Table of Contents
How do you prove the distributive property?
Let the number A be a multiple of the number C, and let the number B be the same multiple of the number D. Then the sum of A and B will also be that multiple of the sum of C and D. For, since A is the same multiple of C that B is of D, there are as many numbers in A equal to C as there are in B equal to D.
How do you prove a set using a Venn diagram?
Proving Distributive law of sets by Venn Diagram
- We have to prove.
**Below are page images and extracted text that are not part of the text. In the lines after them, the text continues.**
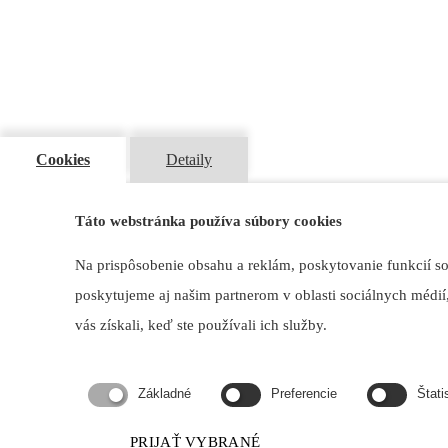
Cookies
Detaily
Hotel Atrium, lokalizovaný priamo v centre Malaciek, vám okrem príj
relaxu a nakupovania.
Táto webstránka používa súbory cookies
SLUŽBY
Na prispôsobenie obsahu a reklám, poskytovanie funkcií s
Mimi-móda
poskytujeme aj našim partnerom v oblasti sociálnych médií,
Malacká pivárnička
Pedikúra - manikúra Salon Martin
vás získali, keď ste používali ich služby.
Lulu Cakes
Autoumývareň
Zákazkové šitie
Zlatníctvo a záložna
Základné
Preferencie
Štati
Šitie záclon
PRIJAŤ VYBRANÉ
Fitness centrum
A ∩ (B ∪ C) = (A ∩ B) ∪ (A ∩ C)
- Distributive law is also. A ∪ (B ∩ C) = (A ∪ B) ∩ (A ∪ C ) this can also be proved in the same way. Proof using examples is done here.
How do you use distributive property in sets?
Example 1 : Let A = {0, 1, 2, 3, 4}, B = {1, – 2, 3, 4, 5, 6} and C = {2, 4, 6, 7}. (i) Show that A U (B n C) = (A U B) n (A U C) (ii) Verify using Venn diagram.
How do you prove the distributive law property of sets theory?
If x ∈ (A ∩ B) ∪ (A ∩ C) then x ∈ (A ∩ B) or x ∈ (A ∩ C). Hence, distributive law property of sets theory has been proved. Distributive Law states that, the sum and product remain the same value even when the order of the elements is altered.
What is distributive law?
Distributive Law states that, the sum and product remain the same value even when the order of the elements is altered. First law states that taking the union of a set to the intersection of two other sets is the same as taking the union of the original set and both the other two sets separately, and then taking the intersection of the results.
Is there a real proof of the first distribution law?
Here is a ‘real’ proof of the first distribution law: If x is in A union ( B intersect C) then x is either in A or in ( B and C ). Therefore, we have to consider two cases: If x is in A, then x is also in ( A union B) as well as in ( A union C ).
What is the formula for taking the Union of two sets?
A ∪ (B ∩ C) = (A ∪ B) ∩ (A ∪ C) First law states that taking the union of a set to the intersection of two other sets is the same as taking the union of the original set and both the other two sets separately, and then taking the intersection of the results.